You should also ensure that your careers page is offering the most seamless user experience possible. If you can give candidates the ability to apply directly through your website, that’s great. If you need to route them through an applicant tracking system, be clear before they enter that system what steps they’ll go through and how long it will take to apply.
OK, here’s where what I’m going to recommend really starts to go beyond what HR teams typically do. You should start blogging and publishing about how to create a great corporate culture and, even more importantly, a remarkable employee experience.
Spend some time thinking about what most companies get wrong regarding employee experience and corporate culture. Then spend more time thinking about what your company gets right. Turn those thoughts into articles and blogs that provide guidance for HR and corporate leaders who aspire to deliver great employee experiences.

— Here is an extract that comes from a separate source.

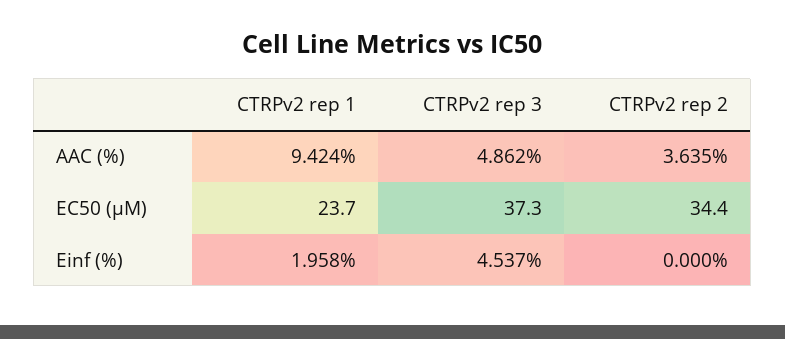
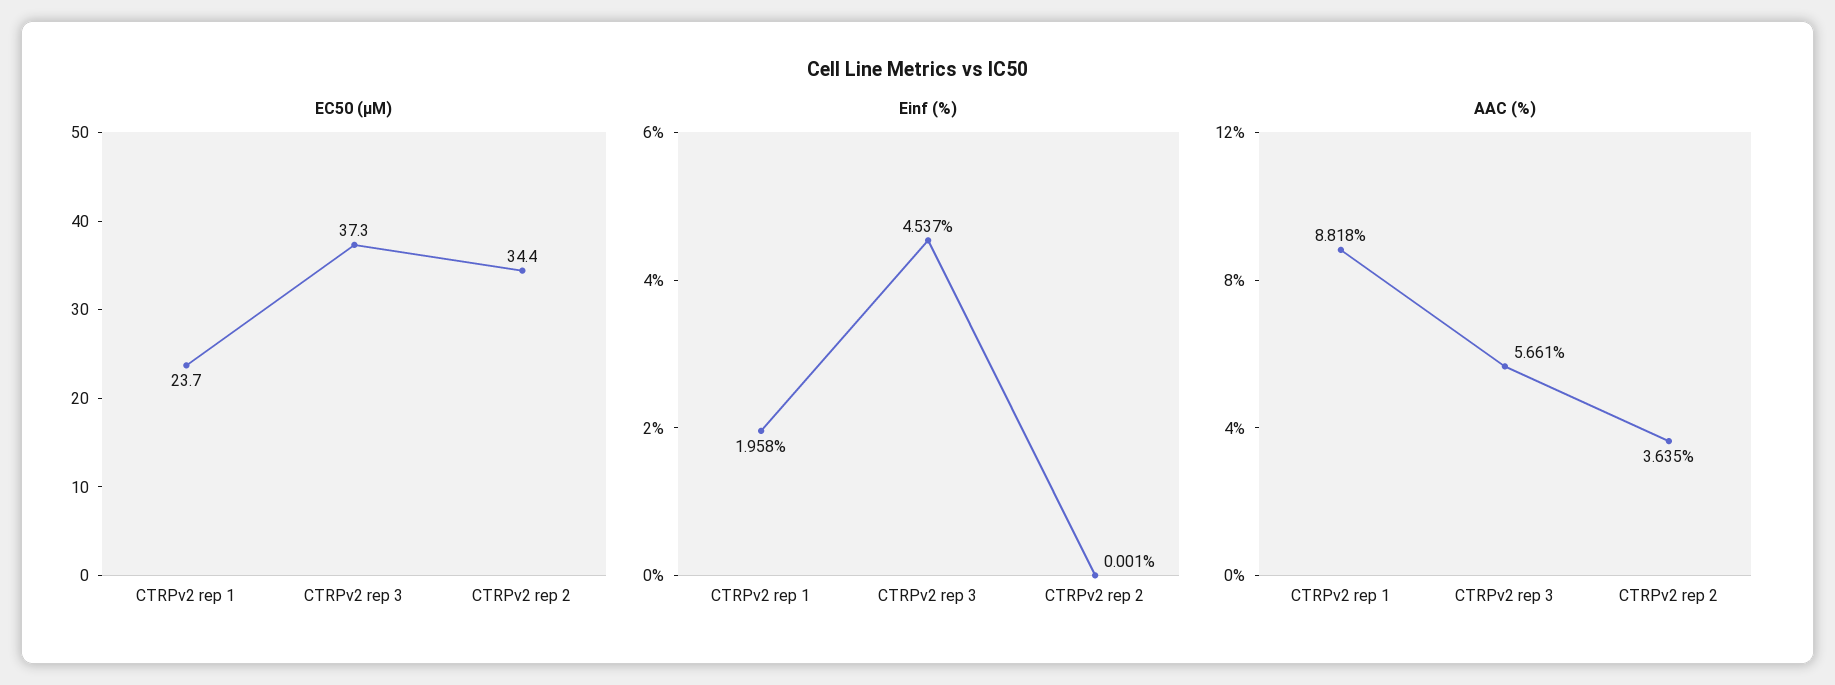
AAC (%), CTRPv2 rep 1: 9.424 -> 8.818
AAC (%), CTRPv2 rep 3: 4.862 -> 5.661
Einf (%), CTRPv2 rep 2: 0 -> 0.001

Then publish them. You can publish on a dedicated HR blog on your company website and on LinkedIn. There are upsides to both.
Publishing on your own site really doubles down on the idea that a great employee experience is essential to your corporate culture. It also provides an opportunity to attract traffic from people who find your blogs through search engines.
Publishing on LinkedIn offers a broader reach, and job seekers are more likely to discover your content. Even if your content primarily speaks to HR leaders, it will still be of interest to job seekers who are looking for information on what companies are doing to deliver great employee experiences.
Those job seekers may discover your company’s listings when they wouldn’t have otherwise. They may also strongly consider applying for relevant positions at your company once they understand everything you do to make it a great place to work.
If your organization is large enough, you and your recruiters likely connect with a lot of great prospective employees with whom it just doesn’t work out. Either you hired a candidate who was a slightly better fit, or they chose not to join your company for other reasons.
That doesn’t mean they might not be great candidates for a different position at another time. So how do you remain at the top of their minds for the next time they’re looking for an opportunity?
Simple: Create an email list with addresses of high-quality former candidates. Send the people on that list a monthly newsletter about what’s happening at your company, how you’re working to create a remarkable employee experience and open positions. This keeps them engaged, and it potentially motivates them to send their contacts links to your job listings.
At the end of the day, the talent you’re hoping to onboard has a lot of options. Their decision is going to come down to which company has made the best offer and which company seems like the best cultural fit for them.
You can make sure your company is one of the finalists they’re considering and shape their perception by applying some of the marketing strategies and tactics outlined above. You’ll get a bigger pool of quality candidates than you would have just checking the normal recruitment boxes.